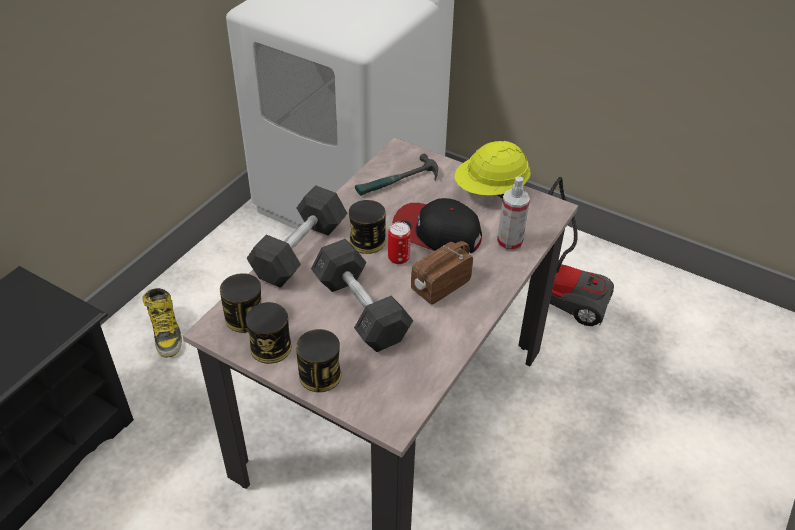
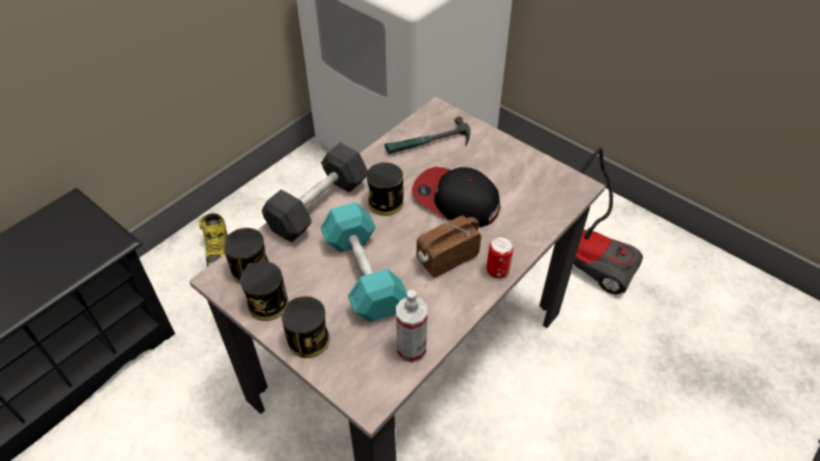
camera: 10 degrees right, 5 degrees up
(360, 309) = (363, 274): grey dumbbell -> turquoise dumbbell
(398, 258) = (412, 223): can -> can (497, 271)
(491, 190) = (519, 161): yellow hard hat -> none
(509, 243) = (526, 219): spray bottle -> spray bottle (411, 349)

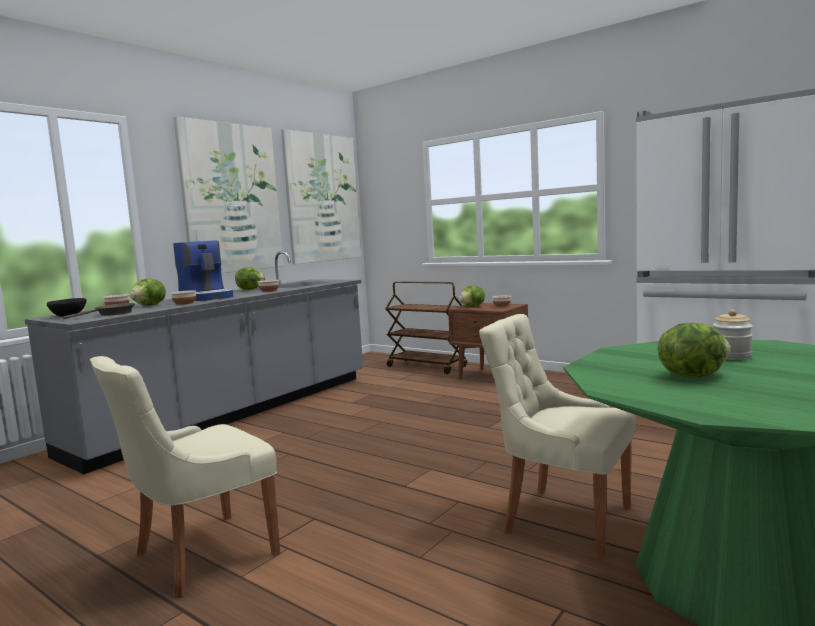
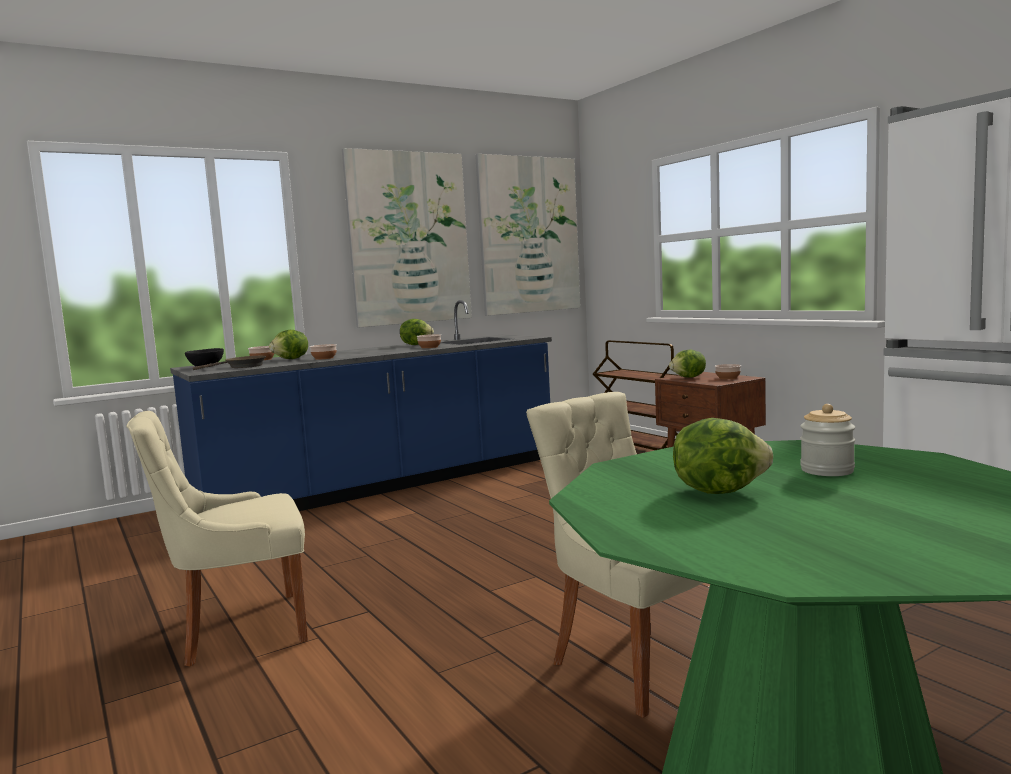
camera: 20 degrees right, 0 degrees up
(207, 297) = (359, 352): coffee machine -> none
(233, 412) = (385, 484): grey counter -> blue counter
------------------------------
▸ ABOUT THIS TASK: Your answer should be the lines above from the one that contains "(360, 309) = (363, 274): grey" through the last, set down exactly, with the pictures removed.

▸ REPLY TO THE EXERCISE:
(360, 309) = (363, 274): grey dumbbell -> turquoise dumbbell
(398, 258) = (412, 223): can -> can (497, 271)
(491, 190) = (519, 161): yellow hard hat -> none
(509, 243) = (526, 219): spray bottle -> spray bottle (411, 349)

camera: 20 degrees right, 0 degrees up
(207, 297) = (359, 352): coffee machine -> none
(233, 412) = (385, 484): grey counter -> blue counter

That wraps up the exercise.